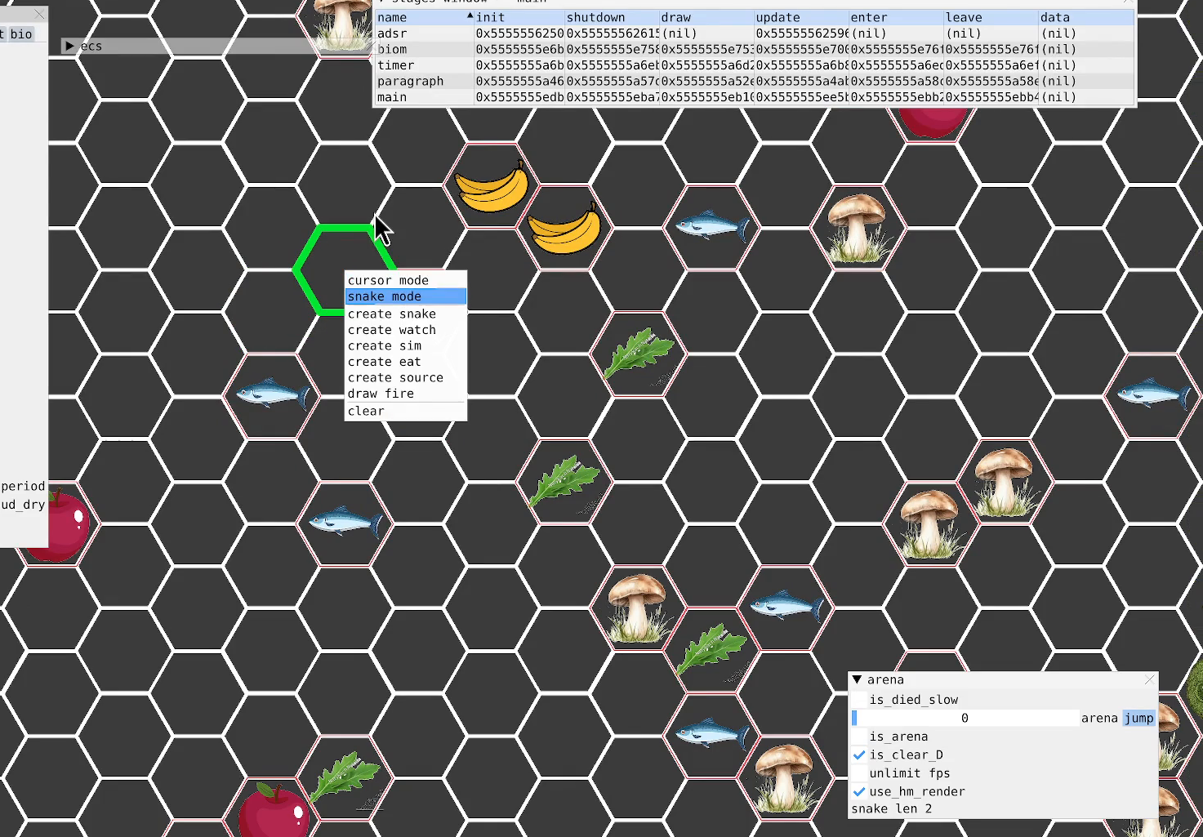
{"buttons": [], "left_stick": "center", "right_stick": "center", "events": [[400, "DPAD_UP", "down"], [467, "DPAD_UP", "up"]]}
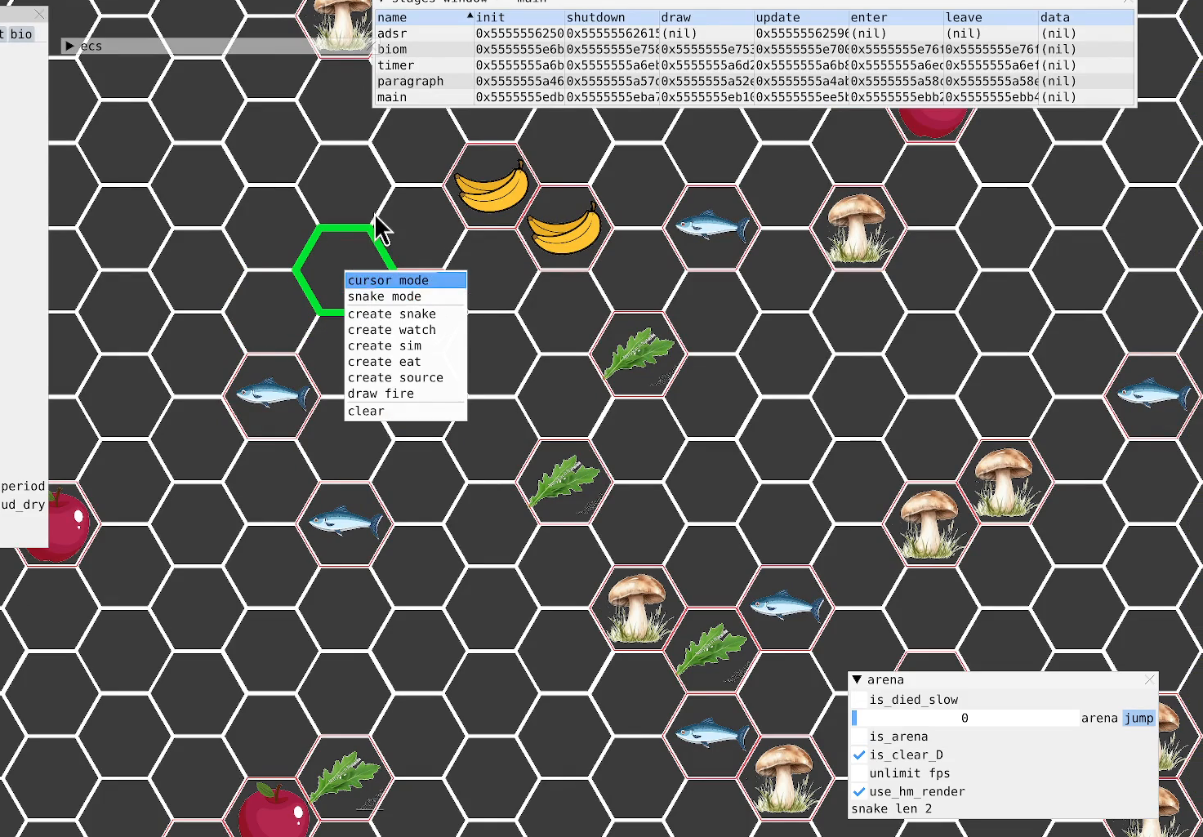
{"buttons": ["DPAD_UP"], "left_stick": "center", "right_stick": "center", "events": [[133, "DPAD_UP", "down"], [200, "DPAD_UP", "up"], [467, "DPAD_UP", "down"]]}
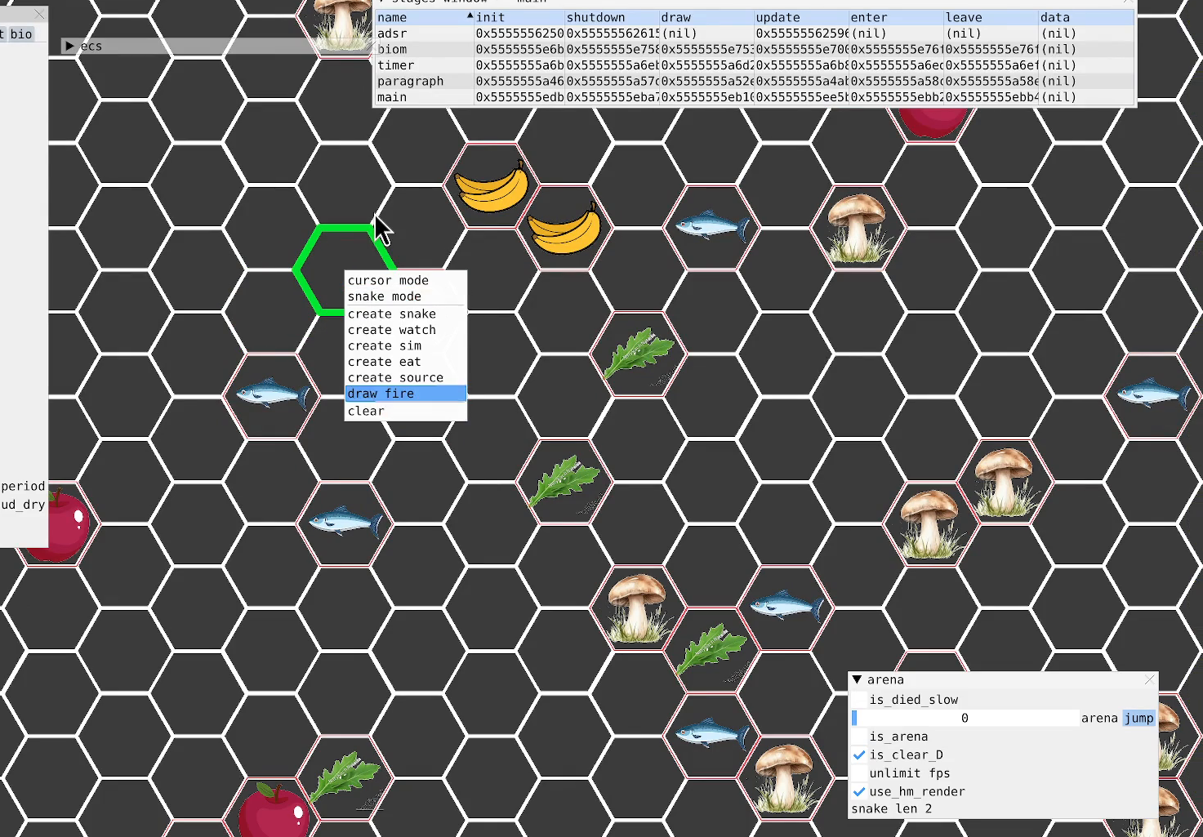
{"buttons": [], "left_stick": "center", "right_stick": "center", "events": [[67, "DPAD_UP", "up"], [267, "A", "down"], [367, "A", "up"]]}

### PROBLEM DESCRIPTION
With the images omitted, return the full material exactly.

### EXPECTED ANSWER
{"buttons": [], "left_stick": "center", "right_stick": "center", "events": [[400, "DPAD_UP", "down"], [467, "DPAD_UP", "up"]]}
{"buttons": ["DPAD_UP"], "left_stick": "center", "right_stick": "center", "events": [[133, "DPAD_UP", "down"], [200, "DPAD_UP", "up"], [467, "DPAD_UP", "down"]]}
{"buttons": [], "left_stick": "center", "right_stick": "center", "events": [[67, "DPAD_UP", "up"], [267, "A", "down"], [367, "A", "up"]]}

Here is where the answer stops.